How come you ended up as a d-man? Your brothers both play forwards.
"Well... I don't know, really. I switched positions on a regular basis between forward and D when I was younger. But it came to a point, while I was playing U16 hockey I think. It kind of happened organically. I felt...It was more fun playing there and looking at players like Erik Karlsson, a very offensive minded D-man, I felt that was fitting to me. So I became a defensman." he says as if it was the most natural thing in the world.
And it does look natural. No matter who he plays with - during the season he's been playing with Vojtech Mozik, Jonathon Blum and Sebastian Erixon - he always seem to know when to push forward, when to make the other team scramble. When to wreack havoc.
"It is part of my style of play to find spaces and to jump in on the attack. When you get the puck and you see the other team being out of sync - maybe they've done a line change or so - that kind of presents an opportunity" he says with the hint of a laugh. "I guess that's it. I trust my instinct. But I do want to be an attacking D-man. I know how hard it is to face opponents where the D joins the rush and how difficult it is to defend when they come in as a second, or third, wave of attack." he says.

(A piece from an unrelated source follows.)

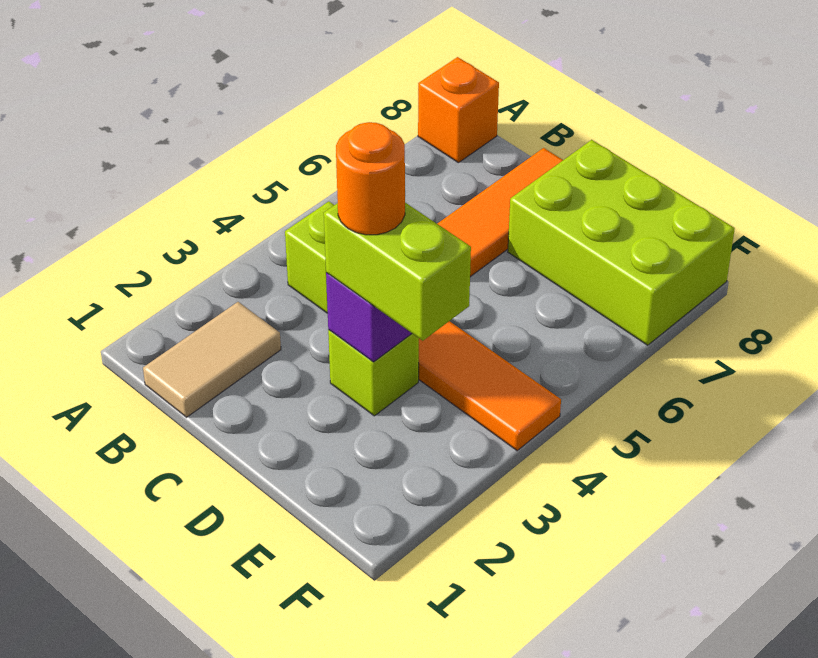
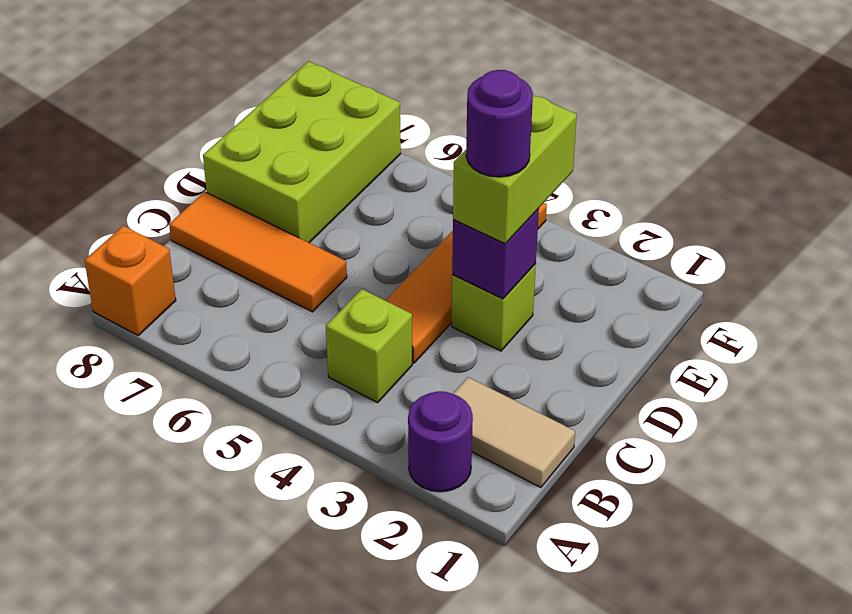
none -> purple 1x1 round brick [408,391,473,492]
orange 1x1 round brick [336,122,405,235] -> purple 1x1 round brick [466,70,533,177]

He continues: "We kind of help eachother out. If my partner goes forward on one shift, I try to cover for him. Then, maybe in the next shift, I go forward."

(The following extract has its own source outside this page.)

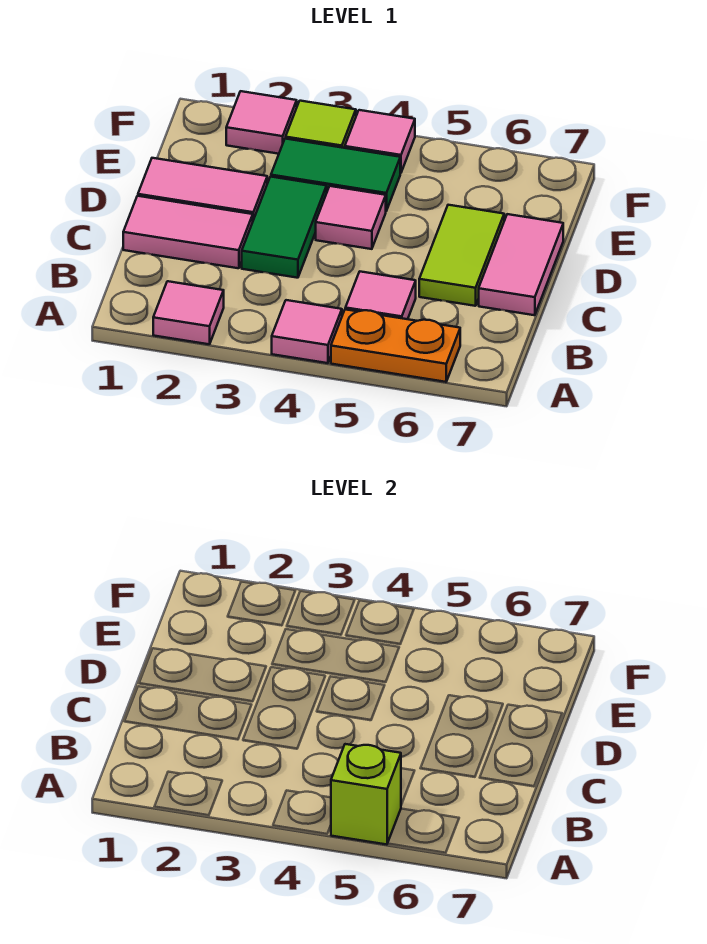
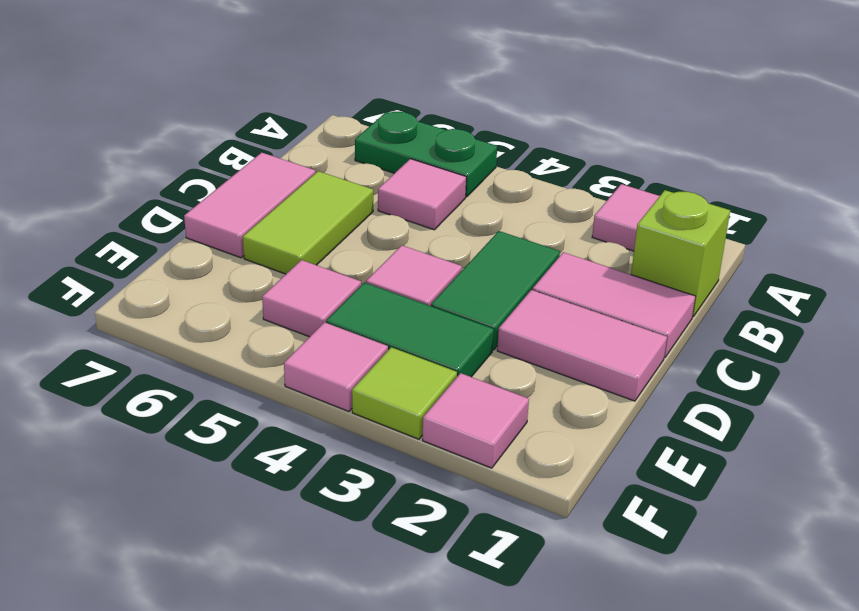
pink 1x1 tile [272,300,342,363] -> pink 1x1 tile moved to [262,260,361,337]
orange 1x2 plate [331,309,460,382] -> green 1x2 plate [355,112,497,197]
lime 1x1 brick [331,744,401,845] -> lime 1x1 brick moved to [631,190,730,317]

With three goals and four assists, including some nifty primary assists, Johansson has already exceeded his goal total from last season (2) and he is on his way to beat his point total from last year as well (13). And he is somewhat satisified with his play so far:
"I think it's gone pretty well. I've taken some strides from last season and that was my goal entering this season" he says. And the numbers show that coach Johan Pennerborn has confidence in the 19-year-old, who is now averaging 15:59 minutes of ice time per game, compared to 12:56 minutes last season.
Albert Johansson is one of quite a few Swedes drafted by the Detroit Red Wings over the last few years. And while the NHL might be looming on the horizon, Johansson sits firm in Karlstad for the time being.

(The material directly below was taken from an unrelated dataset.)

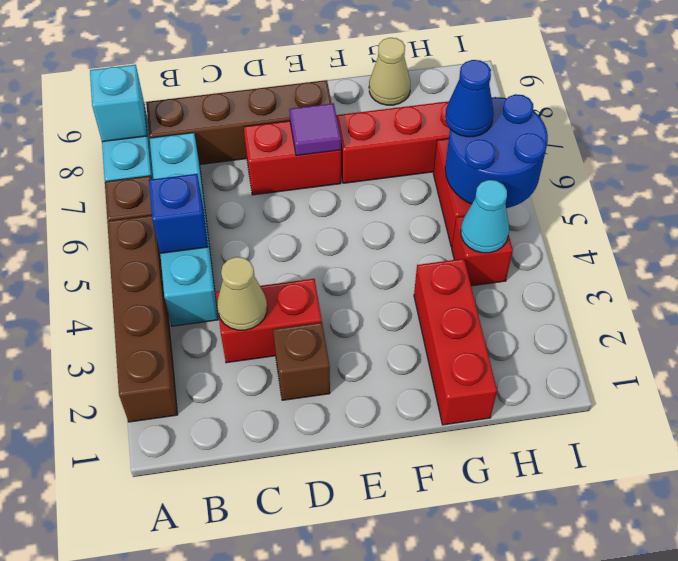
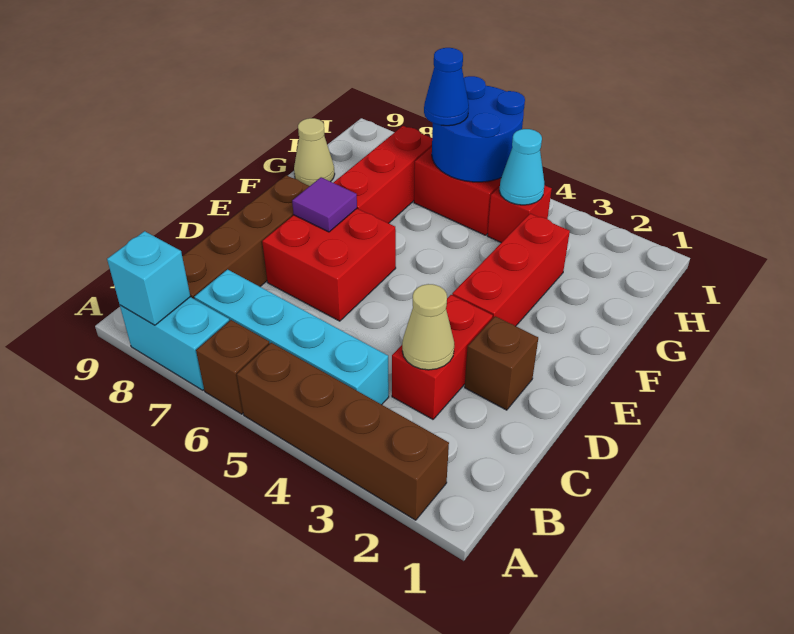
blue 1x1 brick [149,174,208,253] -> none
red 1x2 brick [244,121,341,195] -> red 2x2 brick [262,209,396,321]
red 1x3 brick [414,259,497,425] -> red 1x3 brick turned to [452,214,570,326]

"I don't think about it that much. Sure, I keep in touch with them but my focus is on Färjestad. This is where I play and I want to do my best for the team. Whatever happens in a year, in two years, I don't know. I try to live my life here and now." he says.
Our talk is nearing the end but there's one more question to be asked. With all the ice time and exposure comes the media.
What's that like, having to talk to all the media?
"I don't mind it. I guess that's part of hockey to do an interview here and there."
Favorite Movie:"Oh, I'm no movie guy. But if I had to choose, I'd say the Beck movies. I like crime movies."
TV Show: "I don't have a favorite, really. The last one I watched was 'Top Dog'. It was really good.'
Music Genre: "I listen to everything, except maybe heavy metal."
Meal: "Pasta, pesto chili."
NHL Team: "I'd be stupid if I said something other than the Detroit Red Wings, right? Hahaha!"